Saved data entries:
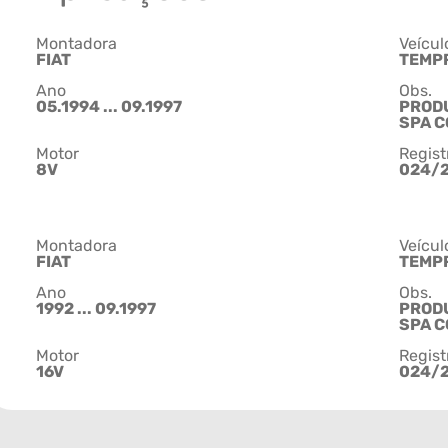
Montadora
Veícul
FIAT
TEMP
Ano
Obs.
05.1994 ... 09.1997
PRODU
SPA C
Motor
Regist
8V
024/2
Montadora
Veícul
FIAT
TEMP
Ano
Obs.
1992 ... 09.1997
PRODU
SPA C
Motor
Regist
16V
024/2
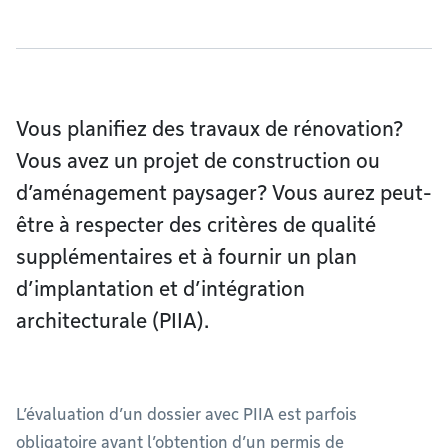
Vous planifiez des travaux de rénovation?
Vous avez un projet de construction ou
d’aménagement paysager? Vous aurez peut-
être à respecter des critères de qualité
supplémentaires et à fournir un plan
d’implantation et d’intégration
architecturale (PIIA).
L’évaluation d’un dossier avec PIIA est parfois
obligatoire avant l’obtention d’un permis de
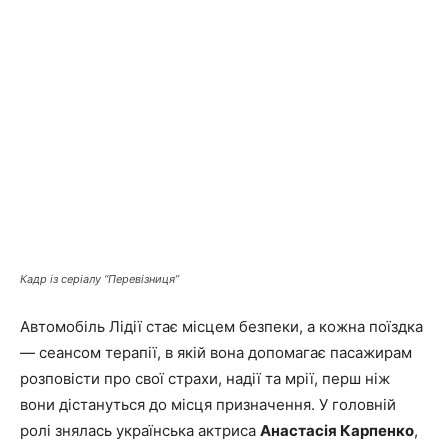
Кадр із серіалу “Перевізниця”
Автомобіль Лідії стає місцем безпеки, а кожна поїздка
— сеансом терапії, в якій вона допомагає пасажирам
розповісти про свої страхи, надії та мрії, перш ніж
вони дістануться до місця призначення. У головній
ролі знялась українська актриса
Анастасія Карпенко
,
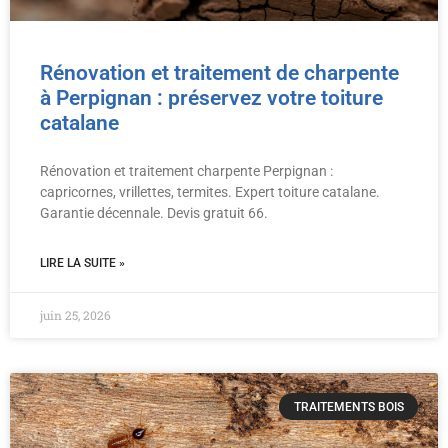
Rénovation et traitement de charpente
à Perpignan : préservez votre toiture
catalane
Rénovation et traitement charpente Perpignan :
capricornes, vrillettes, termites. Expert toiture catalane.
Garantie décennale. Devis gratuit 66.
LIRE LA SUITE »
juin 25, 2026
TRAITEMENTS BOIS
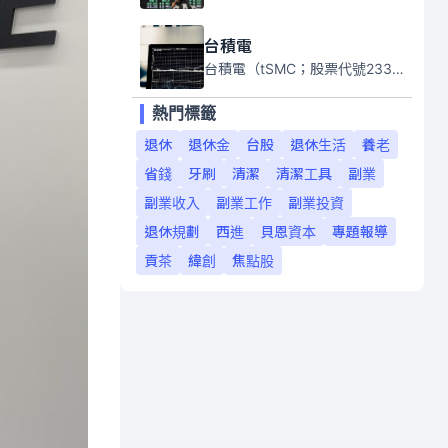
台積電
台積電（tSMC；股票代號2330）是全球領先的半導體代工公司，成立於1987年，總部位於台灣新竹。且已於美國、日本、德國及中國設廠，台積電是全球首家專業積體電路製造服務公司，也是全球最先進和最大規模的半導體代工廠。
熱門標籤
退休
退休金
台股
退休生活
養老
省錢
牙刷
清潔
清潔工具
副業
副業收入
副業工作
副業投資
退休規劃
西進
貝恩資本
專題報導
貢茶
緯創
焦點股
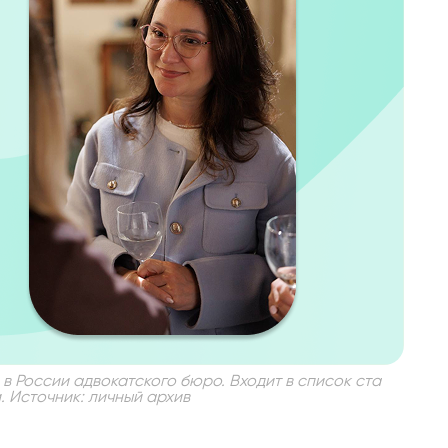
в России адвокатского бюро. Входит в список ста
 Источник: личный архив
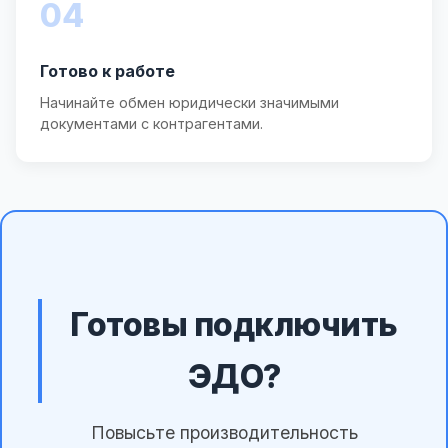
04
Готово к работе
Начинайте обмен юридически значимыми
документами с контрагентами.
Готовы подключить
ЭДО?
Повысьте производительность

Task prompt:
Go through the listing above and copy out each line that contains the string "catalane". Leave out every other line.

Output of the task:
catalane
capricornes, vrillettes, termites. Expert toiture catalane.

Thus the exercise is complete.